[Start of section]

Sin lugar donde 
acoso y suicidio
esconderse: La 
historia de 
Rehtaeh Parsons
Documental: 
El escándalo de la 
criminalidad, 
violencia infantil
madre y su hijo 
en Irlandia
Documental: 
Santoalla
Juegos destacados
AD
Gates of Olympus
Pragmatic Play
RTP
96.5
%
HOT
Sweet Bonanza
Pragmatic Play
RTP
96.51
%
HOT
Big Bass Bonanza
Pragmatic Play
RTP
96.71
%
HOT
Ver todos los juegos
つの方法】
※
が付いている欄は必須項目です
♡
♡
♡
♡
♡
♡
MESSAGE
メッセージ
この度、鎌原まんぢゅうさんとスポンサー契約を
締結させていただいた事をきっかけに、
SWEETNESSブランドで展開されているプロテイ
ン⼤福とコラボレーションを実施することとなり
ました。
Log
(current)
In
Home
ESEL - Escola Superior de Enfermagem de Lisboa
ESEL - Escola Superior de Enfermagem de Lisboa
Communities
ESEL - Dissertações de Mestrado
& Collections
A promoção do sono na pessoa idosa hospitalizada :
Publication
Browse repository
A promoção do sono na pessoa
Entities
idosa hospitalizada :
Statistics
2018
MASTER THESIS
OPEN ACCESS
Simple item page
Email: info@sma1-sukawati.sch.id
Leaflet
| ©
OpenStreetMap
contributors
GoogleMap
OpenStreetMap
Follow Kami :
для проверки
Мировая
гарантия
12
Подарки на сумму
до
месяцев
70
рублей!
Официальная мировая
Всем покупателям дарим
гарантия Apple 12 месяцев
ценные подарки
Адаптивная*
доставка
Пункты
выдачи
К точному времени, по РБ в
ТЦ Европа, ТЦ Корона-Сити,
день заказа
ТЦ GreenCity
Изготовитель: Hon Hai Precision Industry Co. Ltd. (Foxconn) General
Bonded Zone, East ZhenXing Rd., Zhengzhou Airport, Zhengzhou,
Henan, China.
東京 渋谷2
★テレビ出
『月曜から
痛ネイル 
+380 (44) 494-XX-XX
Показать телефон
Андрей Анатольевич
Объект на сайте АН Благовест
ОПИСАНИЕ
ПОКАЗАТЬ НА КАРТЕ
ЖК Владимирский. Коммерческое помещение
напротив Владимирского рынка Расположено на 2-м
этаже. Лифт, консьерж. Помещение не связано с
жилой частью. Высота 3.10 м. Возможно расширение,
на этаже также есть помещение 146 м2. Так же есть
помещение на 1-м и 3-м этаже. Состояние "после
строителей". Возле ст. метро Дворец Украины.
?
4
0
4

[End of section]

*Aim of the task*: Across the records above, count each line that holds the word "hospitalizada" and give only the resulting number.

*Answer area*: 2